EXERCISE OBJECTIVE: Could you copy the lines in the records below verbatim, from the line containing "77: (73, 117)" up to and including the line containing "67: (56, 71)", leaving out the pictures?

Dataset entries
——————————
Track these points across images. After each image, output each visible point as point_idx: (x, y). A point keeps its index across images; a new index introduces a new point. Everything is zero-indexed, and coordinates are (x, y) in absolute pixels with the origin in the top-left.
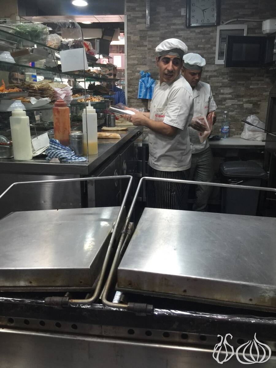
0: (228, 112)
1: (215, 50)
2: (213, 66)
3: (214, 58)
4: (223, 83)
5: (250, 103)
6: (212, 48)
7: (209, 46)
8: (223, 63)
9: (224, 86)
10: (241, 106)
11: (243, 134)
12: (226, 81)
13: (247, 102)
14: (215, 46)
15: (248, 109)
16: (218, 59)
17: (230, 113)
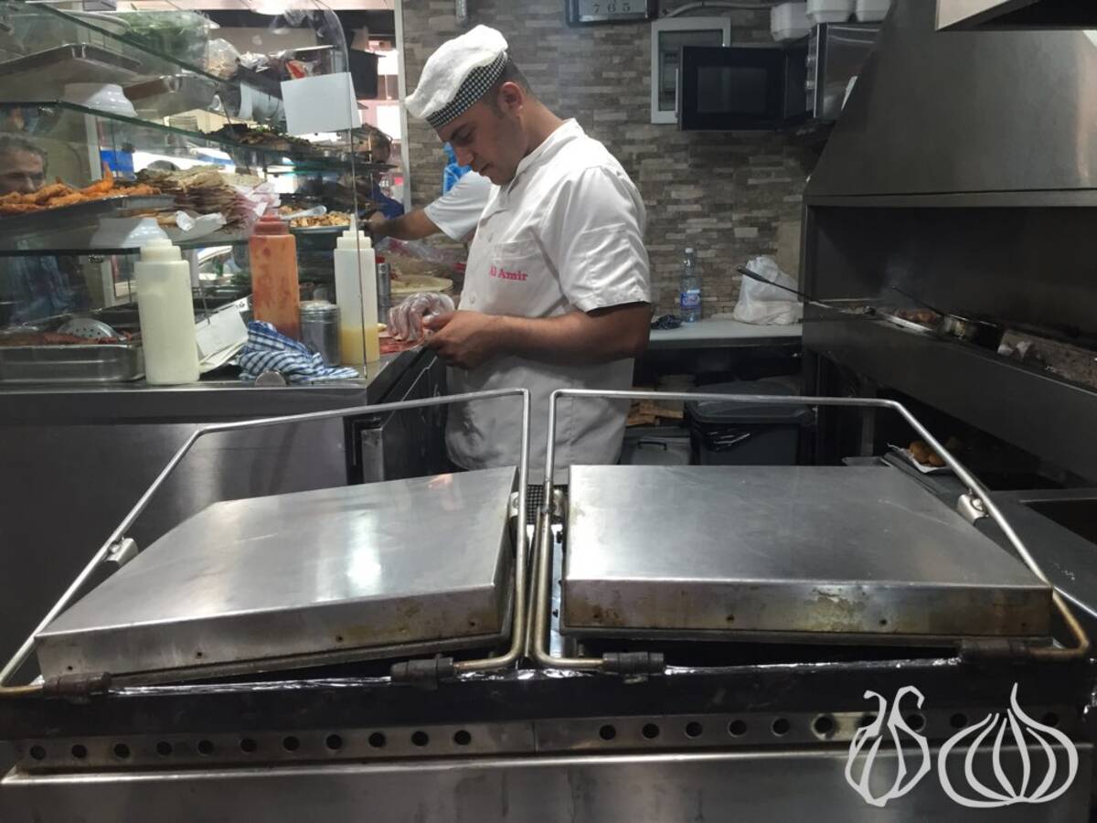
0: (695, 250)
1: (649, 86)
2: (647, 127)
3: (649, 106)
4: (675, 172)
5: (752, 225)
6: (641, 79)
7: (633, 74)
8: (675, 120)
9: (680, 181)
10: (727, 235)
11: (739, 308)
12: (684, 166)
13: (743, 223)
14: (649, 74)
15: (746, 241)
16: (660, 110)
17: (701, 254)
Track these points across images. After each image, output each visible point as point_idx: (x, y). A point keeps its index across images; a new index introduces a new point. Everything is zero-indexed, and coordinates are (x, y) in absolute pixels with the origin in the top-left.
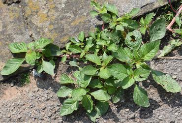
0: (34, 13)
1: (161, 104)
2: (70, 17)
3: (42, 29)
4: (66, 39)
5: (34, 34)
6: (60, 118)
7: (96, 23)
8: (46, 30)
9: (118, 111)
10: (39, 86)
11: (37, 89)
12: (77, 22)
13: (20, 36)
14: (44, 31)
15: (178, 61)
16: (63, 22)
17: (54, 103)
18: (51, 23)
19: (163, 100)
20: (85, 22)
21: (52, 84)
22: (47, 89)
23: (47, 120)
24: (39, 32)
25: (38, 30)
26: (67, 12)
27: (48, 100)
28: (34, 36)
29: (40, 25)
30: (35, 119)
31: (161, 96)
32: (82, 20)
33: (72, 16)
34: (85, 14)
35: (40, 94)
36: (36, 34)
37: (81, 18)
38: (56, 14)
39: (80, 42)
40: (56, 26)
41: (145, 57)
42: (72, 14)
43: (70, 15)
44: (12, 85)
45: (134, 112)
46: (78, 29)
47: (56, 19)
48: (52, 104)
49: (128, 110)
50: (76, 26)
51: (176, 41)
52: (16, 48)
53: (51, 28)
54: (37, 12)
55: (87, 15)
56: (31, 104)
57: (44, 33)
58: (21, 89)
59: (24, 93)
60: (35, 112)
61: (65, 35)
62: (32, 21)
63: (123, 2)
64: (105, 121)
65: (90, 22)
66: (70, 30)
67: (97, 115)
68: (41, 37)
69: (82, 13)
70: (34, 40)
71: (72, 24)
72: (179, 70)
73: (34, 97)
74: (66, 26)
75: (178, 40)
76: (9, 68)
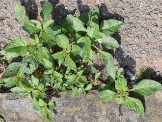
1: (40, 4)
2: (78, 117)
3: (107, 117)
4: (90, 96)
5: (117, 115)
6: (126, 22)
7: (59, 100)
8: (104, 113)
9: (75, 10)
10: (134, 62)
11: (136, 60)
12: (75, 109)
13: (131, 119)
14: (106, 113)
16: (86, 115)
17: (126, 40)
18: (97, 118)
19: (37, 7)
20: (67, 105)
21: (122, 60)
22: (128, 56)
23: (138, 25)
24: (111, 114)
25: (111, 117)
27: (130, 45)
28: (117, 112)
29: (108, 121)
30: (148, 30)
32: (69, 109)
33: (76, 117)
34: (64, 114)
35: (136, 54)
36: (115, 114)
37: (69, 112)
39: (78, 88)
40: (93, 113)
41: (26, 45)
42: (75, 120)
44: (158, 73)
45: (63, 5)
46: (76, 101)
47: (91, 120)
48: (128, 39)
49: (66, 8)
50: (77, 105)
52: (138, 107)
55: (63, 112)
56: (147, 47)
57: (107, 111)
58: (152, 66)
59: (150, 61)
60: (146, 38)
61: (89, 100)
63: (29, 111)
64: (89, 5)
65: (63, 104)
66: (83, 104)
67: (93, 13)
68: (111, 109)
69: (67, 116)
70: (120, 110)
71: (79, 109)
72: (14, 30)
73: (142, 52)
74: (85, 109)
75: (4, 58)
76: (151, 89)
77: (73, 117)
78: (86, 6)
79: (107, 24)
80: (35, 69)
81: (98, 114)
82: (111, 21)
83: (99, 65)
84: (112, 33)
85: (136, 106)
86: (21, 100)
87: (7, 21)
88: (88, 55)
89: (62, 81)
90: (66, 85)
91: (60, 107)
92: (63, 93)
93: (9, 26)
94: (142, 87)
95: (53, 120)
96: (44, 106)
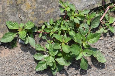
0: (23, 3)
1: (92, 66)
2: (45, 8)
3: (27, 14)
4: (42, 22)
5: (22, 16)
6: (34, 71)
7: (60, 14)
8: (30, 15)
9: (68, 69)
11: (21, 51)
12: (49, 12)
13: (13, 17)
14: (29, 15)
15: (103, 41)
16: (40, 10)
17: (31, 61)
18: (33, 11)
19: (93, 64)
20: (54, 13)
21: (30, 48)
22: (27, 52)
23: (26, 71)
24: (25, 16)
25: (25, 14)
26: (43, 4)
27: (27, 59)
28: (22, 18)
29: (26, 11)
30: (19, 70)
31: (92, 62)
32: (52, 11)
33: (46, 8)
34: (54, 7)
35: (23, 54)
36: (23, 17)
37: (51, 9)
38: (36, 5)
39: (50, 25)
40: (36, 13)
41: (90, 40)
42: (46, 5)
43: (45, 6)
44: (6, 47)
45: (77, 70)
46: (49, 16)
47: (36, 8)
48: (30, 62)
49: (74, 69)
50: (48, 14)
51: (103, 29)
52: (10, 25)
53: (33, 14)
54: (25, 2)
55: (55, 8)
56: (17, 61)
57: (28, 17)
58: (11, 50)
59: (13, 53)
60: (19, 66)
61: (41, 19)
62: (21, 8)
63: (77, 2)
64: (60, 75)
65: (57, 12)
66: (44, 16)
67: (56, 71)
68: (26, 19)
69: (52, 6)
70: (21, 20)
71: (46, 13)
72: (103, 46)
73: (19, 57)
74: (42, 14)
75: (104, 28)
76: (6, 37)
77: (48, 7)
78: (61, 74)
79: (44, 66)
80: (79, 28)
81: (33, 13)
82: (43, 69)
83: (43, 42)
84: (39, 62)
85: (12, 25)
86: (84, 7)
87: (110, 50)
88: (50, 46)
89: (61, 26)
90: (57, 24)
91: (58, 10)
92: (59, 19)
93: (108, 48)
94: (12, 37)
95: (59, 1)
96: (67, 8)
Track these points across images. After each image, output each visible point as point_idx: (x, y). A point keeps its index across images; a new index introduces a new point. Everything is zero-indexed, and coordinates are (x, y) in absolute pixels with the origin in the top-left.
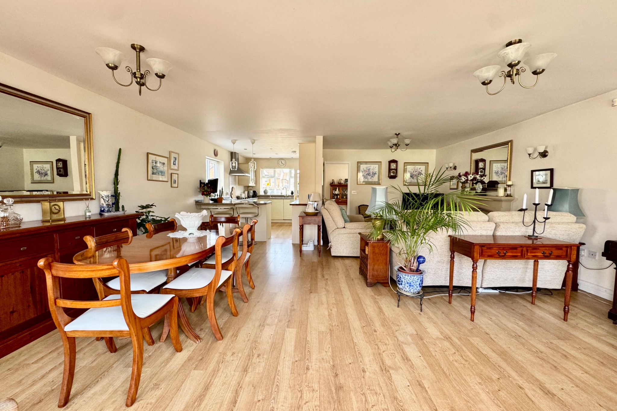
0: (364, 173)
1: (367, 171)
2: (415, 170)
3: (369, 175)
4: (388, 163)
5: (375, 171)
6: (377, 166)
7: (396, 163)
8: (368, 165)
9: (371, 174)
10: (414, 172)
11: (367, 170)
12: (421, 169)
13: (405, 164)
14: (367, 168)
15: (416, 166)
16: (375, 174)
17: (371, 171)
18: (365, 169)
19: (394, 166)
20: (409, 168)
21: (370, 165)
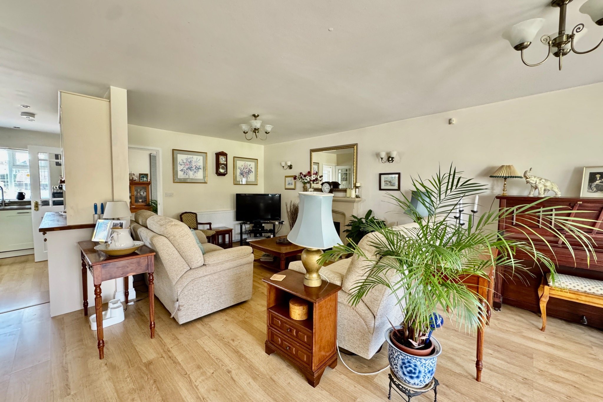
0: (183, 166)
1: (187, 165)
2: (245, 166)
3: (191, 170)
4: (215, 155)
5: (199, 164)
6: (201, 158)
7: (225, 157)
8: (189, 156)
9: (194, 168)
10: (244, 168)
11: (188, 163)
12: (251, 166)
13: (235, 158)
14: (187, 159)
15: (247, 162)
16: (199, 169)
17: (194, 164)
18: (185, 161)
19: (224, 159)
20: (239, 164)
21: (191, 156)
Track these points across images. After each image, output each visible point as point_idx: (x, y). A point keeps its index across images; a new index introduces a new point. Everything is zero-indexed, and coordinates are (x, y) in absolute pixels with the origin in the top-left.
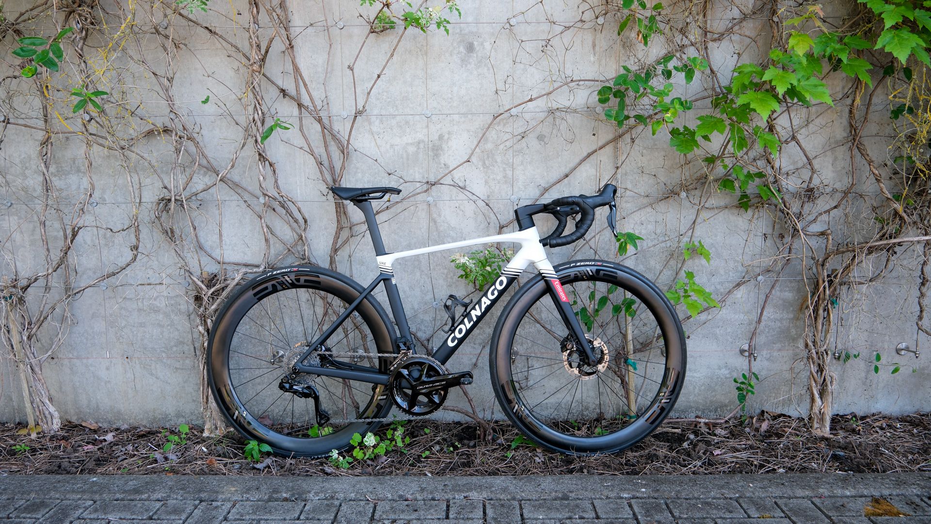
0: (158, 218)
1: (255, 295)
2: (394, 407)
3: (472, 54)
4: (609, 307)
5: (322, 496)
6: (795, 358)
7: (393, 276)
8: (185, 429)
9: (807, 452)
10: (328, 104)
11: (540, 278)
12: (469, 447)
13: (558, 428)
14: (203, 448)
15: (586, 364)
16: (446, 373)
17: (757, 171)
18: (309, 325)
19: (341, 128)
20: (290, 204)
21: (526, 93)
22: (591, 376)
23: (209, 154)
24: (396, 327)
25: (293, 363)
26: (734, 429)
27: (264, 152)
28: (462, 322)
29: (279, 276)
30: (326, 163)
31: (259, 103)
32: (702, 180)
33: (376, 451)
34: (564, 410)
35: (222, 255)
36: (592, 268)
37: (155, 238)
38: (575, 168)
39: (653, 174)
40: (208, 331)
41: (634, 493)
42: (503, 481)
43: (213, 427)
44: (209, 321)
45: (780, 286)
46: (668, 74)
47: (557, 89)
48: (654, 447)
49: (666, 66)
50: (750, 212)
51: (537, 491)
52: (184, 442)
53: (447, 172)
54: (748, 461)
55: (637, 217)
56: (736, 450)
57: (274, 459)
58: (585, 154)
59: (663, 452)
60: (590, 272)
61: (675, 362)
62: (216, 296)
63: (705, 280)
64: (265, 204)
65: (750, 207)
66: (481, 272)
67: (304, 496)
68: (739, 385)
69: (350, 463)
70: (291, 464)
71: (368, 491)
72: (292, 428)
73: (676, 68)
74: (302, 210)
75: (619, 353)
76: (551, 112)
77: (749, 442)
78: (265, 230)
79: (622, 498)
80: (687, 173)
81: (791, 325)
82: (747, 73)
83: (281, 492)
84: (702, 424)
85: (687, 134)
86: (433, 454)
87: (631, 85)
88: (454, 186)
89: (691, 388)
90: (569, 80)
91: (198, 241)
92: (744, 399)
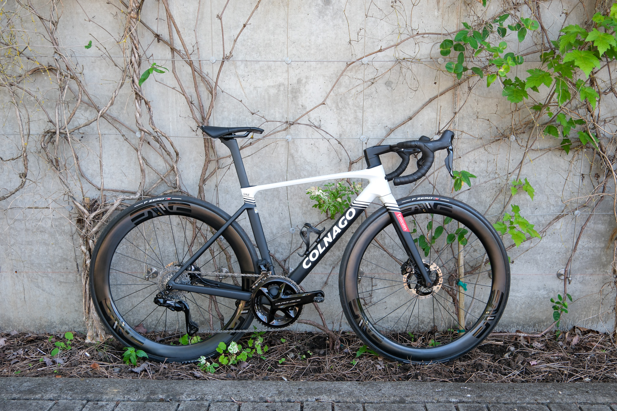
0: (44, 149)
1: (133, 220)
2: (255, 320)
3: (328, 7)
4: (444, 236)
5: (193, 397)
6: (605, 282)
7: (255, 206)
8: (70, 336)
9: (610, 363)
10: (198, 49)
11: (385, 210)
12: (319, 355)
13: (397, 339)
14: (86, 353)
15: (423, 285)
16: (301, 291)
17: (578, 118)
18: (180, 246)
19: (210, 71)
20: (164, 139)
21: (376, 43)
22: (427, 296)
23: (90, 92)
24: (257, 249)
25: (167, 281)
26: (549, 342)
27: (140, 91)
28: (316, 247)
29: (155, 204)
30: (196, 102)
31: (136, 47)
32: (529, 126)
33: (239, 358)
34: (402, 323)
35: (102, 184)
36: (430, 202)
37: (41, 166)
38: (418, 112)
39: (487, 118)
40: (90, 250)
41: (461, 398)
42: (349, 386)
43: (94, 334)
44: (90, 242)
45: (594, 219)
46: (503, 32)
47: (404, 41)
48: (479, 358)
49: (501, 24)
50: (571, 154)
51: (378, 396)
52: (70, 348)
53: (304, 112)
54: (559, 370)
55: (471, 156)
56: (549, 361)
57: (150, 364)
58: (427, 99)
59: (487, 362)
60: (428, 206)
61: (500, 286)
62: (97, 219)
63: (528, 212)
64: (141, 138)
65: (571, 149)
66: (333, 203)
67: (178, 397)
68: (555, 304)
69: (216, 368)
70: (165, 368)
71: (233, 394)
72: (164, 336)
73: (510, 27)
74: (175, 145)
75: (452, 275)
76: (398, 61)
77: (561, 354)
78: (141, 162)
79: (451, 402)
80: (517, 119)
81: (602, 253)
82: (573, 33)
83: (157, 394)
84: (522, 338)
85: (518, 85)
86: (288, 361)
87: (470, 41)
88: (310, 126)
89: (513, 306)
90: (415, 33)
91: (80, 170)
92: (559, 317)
——————————
ANSWER:
77: (73, 117)
78: (86, 6)
79: (107, 24)
80: (35, 69)
81: (98, 114)
82: (111, 21)
83: (99, 65)
84: (112, 33)
85: (136, 106)
86: (21, 100)
87: (7, 21)
88: (88, 55)
89: (62, 81)
90: (66, 85)
91: (60, 107)
92: (63, 93)
93: (9, 26)
94: (142, 87)
95: (53, 120)
96: (44, 106)
0: (23, 3)
1: (92, 66)
2: (45, 8)
3: (27, 14)
4: (42, 22)
5: (22, 16)
6: (34, 71)
7: (60, 14)
8: (30, 15)
9: (68, 69)
11: (21, 51)
12: (49, 12)
13: (13, 17)
14: (29, 15)
15: (103, 41)
16: (40, 10)
17: (31, 61)
18: (33, 11)
19: (93, 64)
20: (54, 13)
21: (30, 48)
22: (27, 52)
23: (26, 71)
24: (25, 16)
25: (25, 14)
26: (43, 4)
27: (27, 59)
28: (22, 18)
29: (26, 11)
30: (19, 70)
31: (92, 62)
32: (52, 11)
33: (46, 8)
34: (54, 7)
35: (23, 54)
36: (23, 17)
37: (51, 9)
38: (36, 5)
39: (50, 25)
40: (36, 13)
41: (90, 40)
42: (46, 5)
43: (45, 6)
44: (6, 47)
45: (77, 70)
46: (49, 16)
47: (36, 8)
48: (30, 62)
49: (74, 69)
50: (48, 14)
51: (103, 29)
52: (10, 25)
53: (33, 14)
54: (25, 2)
55: (55, 8)
56: (17, 61)
57: (28, 17)
58: (11, 50)
59: (13, 53)
60: (19, 66)
61: (41, 19)
62: (21, 8)
63: (77, 2)
64: (60, 75)
65: (57, 12)
66: (44, 16)
67: (56, 71)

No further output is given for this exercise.